*TASK TO CARRY OUT*. Your answer should be only the lines below from the one with "Gastronomie nicht gerade einfacher" to the one with "will. Ich habe", repeated exactly, ends included.

[Page images and extracted text]
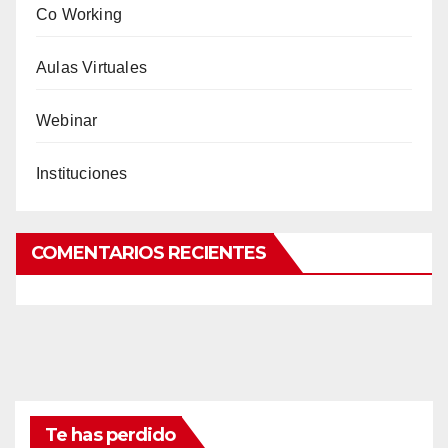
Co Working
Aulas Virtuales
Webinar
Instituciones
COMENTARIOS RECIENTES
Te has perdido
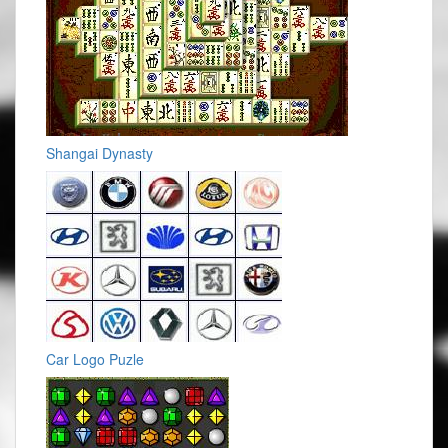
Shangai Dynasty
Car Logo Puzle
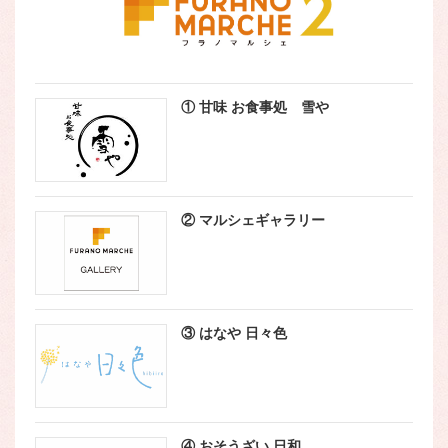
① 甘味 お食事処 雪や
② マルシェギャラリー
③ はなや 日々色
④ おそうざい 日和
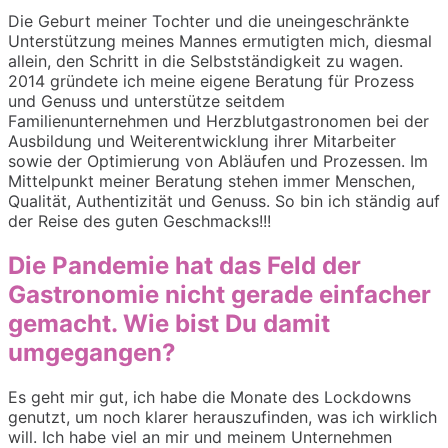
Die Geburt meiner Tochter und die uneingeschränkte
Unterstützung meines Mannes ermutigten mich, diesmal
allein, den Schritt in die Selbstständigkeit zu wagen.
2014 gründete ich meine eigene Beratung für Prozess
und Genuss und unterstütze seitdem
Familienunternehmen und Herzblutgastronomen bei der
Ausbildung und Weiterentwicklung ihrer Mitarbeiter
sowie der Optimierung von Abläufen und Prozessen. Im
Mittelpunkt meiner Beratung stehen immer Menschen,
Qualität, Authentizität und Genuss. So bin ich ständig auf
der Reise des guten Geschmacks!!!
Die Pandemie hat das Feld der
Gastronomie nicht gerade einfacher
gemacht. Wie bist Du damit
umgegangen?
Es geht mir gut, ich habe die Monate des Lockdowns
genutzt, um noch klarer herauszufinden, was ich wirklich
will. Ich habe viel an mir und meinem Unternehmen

...

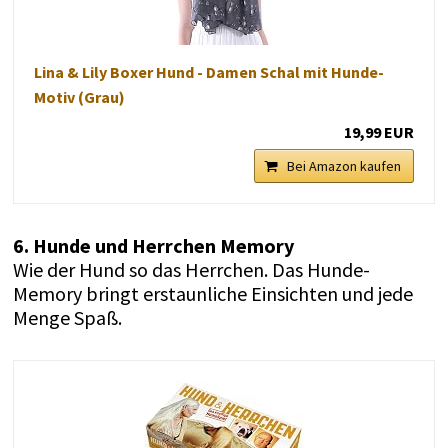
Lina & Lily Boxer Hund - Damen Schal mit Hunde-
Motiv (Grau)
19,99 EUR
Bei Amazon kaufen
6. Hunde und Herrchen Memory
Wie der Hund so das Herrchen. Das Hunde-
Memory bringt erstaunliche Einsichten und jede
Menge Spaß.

==

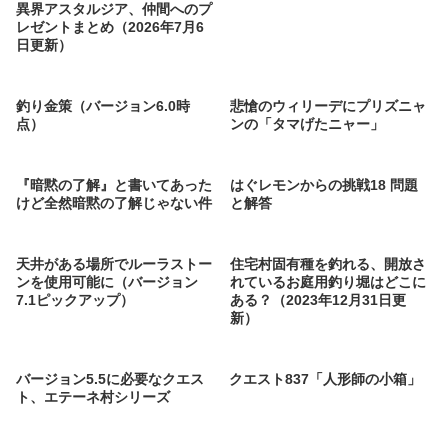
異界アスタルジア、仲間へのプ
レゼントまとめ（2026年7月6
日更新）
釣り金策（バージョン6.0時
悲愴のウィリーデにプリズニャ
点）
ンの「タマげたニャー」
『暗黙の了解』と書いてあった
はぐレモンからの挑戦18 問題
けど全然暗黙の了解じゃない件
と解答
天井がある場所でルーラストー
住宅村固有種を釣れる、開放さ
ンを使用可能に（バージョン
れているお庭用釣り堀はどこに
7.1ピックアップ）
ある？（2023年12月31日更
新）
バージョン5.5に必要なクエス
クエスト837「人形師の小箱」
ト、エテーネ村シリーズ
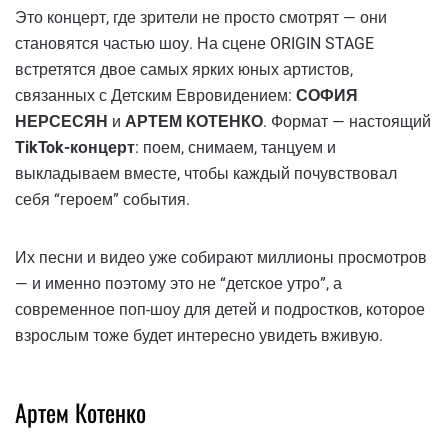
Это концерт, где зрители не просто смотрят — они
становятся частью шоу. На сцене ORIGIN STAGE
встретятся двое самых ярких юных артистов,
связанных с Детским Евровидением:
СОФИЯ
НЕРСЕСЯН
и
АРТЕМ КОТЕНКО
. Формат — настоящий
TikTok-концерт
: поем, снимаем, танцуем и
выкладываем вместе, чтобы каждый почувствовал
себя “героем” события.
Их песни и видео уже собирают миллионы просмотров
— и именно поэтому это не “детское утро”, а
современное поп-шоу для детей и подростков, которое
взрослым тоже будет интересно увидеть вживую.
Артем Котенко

*EXPECTED ANSWER*.
Gastronomie nicht gerade einfacher
gemacht. Wie bist Du damit
umgegangen?
Es geht mir gut, ich habe die Monate des Lockdowns
genutzt, um noch klarer herauszufinden, was ich wirklich
will. Ich habe viel an mir und meinem Unternehmen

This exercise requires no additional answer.